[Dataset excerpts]
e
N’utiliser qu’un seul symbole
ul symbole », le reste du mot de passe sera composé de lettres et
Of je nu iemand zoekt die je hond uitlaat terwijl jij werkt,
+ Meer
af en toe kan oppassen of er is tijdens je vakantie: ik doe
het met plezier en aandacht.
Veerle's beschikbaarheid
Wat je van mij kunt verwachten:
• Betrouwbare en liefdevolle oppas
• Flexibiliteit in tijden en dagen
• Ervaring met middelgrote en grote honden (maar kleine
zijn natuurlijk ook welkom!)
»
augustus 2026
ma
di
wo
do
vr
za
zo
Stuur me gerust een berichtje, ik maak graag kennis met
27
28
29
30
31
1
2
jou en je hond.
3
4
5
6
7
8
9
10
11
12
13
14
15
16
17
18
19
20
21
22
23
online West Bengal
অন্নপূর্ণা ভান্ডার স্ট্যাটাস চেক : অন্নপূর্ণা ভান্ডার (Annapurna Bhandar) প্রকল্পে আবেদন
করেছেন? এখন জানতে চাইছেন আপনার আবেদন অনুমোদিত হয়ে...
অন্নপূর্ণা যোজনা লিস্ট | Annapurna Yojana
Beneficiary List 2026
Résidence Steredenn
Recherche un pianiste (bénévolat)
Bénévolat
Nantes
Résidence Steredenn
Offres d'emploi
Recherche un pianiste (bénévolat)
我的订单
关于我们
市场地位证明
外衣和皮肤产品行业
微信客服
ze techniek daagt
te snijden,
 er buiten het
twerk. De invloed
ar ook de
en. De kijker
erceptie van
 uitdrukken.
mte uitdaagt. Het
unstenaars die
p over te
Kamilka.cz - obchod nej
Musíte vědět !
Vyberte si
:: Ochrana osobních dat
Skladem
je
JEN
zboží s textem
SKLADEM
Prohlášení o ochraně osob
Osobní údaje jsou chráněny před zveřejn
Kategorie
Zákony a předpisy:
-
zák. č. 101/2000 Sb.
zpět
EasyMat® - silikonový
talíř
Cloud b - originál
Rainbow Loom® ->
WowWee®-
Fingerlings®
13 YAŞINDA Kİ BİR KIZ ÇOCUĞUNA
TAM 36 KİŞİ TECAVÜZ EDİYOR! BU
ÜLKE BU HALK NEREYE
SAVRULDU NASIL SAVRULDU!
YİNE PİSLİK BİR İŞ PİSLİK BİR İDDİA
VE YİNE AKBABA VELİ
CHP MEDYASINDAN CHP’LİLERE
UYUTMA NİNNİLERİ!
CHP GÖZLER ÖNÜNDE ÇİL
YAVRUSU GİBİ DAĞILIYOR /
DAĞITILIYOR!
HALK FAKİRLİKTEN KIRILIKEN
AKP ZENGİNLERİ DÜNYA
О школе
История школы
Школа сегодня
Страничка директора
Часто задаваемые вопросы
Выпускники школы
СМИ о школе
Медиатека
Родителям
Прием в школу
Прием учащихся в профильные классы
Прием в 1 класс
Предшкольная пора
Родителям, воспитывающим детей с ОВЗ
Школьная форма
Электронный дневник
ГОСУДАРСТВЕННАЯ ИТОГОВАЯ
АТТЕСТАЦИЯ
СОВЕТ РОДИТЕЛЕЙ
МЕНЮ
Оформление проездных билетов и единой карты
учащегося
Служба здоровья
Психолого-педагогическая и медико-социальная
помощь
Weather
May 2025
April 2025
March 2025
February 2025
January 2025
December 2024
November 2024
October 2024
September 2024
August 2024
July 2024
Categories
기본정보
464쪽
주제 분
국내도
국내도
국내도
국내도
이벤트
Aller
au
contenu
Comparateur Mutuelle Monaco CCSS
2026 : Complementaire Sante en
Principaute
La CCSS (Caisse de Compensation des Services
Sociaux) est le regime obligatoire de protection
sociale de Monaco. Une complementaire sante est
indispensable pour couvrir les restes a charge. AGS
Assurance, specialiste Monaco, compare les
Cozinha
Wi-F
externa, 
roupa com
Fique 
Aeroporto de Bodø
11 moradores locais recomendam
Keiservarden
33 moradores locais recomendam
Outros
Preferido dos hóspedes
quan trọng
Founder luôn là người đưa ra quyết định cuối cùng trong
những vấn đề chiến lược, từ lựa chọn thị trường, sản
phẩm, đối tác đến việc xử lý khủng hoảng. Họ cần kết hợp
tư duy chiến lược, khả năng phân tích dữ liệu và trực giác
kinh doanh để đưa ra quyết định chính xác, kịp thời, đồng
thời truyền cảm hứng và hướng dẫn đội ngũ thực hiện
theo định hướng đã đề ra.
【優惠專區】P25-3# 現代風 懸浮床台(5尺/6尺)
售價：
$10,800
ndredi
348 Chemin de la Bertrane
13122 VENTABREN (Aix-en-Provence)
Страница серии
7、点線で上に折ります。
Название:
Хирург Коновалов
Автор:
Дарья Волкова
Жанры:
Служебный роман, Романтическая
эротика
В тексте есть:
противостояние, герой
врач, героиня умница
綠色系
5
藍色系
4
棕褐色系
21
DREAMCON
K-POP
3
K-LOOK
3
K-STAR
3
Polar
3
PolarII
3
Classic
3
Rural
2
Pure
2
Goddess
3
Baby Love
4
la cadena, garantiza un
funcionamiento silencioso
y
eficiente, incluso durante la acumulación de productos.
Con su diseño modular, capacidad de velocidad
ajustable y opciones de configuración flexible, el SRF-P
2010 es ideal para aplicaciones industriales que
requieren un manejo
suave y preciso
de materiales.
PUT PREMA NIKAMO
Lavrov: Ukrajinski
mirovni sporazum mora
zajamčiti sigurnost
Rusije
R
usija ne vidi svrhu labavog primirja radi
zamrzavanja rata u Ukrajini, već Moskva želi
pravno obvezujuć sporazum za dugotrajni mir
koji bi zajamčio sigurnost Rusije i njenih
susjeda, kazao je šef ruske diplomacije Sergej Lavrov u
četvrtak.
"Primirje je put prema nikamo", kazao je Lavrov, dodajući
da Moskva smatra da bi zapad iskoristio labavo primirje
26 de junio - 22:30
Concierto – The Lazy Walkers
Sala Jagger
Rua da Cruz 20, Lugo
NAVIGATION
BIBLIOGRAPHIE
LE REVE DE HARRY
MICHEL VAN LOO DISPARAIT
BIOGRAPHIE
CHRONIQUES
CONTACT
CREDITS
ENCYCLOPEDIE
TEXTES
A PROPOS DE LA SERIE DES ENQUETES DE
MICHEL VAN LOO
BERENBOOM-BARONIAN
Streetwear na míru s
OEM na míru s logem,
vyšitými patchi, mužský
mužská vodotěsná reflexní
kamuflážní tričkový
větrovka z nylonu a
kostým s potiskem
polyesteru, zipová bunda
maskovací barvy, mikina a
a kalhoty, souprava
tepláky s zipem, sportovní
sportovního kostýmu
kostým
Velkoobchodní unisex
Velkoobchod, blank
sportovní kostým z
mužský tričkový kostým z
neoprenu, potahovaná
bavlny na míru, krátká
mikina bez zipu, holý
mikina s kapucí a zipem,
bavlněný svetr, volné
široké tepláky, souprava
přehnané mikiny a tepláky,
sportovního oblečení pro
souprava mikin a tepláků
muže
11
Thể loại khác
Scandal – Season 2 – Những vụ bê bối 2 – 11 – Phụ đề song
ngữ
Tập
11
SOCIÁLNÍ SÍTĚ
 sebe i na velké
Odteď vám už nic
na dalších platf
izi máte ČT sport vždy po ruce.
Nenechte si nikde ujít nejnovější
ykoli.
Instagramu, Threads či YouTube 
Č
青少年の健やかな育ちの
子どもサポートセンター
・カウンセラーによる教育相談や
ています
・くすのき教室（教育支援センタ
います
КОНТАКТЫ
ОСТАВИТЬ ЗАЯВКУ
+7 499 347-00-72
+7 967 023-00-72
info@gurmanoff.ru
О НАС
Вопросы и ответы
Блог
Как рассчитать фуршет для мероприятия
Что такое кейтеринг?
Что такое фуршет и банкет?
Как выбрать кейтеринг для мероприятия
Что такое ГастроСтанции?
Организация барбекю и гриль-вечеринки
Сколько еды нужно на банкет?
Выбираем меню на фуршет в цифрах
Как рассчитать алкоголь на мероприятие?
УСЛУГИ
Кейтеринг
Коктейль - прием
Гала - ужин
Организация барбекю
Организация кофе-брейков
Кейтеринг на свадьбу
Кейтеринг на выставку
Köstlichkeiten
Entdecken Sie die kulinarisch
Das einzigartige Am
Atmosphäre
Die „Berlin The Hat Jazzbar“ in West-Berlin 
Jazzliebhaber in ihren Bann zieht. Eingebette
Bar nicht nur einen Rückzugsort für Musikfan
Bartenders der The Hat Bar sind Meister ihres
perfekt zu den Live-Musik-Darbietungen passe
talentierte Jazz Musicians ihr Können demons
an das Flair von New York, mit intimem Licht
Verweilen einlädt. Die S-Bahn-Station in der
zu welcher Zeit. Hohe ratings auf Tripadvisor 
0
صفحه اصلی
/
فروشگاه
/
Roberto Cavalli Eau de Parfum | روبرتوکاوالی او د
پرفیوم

## Goal of the exercise
Return, from the data, each line where the string "Родителям" occurs.

## Response area
Родителям
Родителям, воспитывающим детей с ОВЗ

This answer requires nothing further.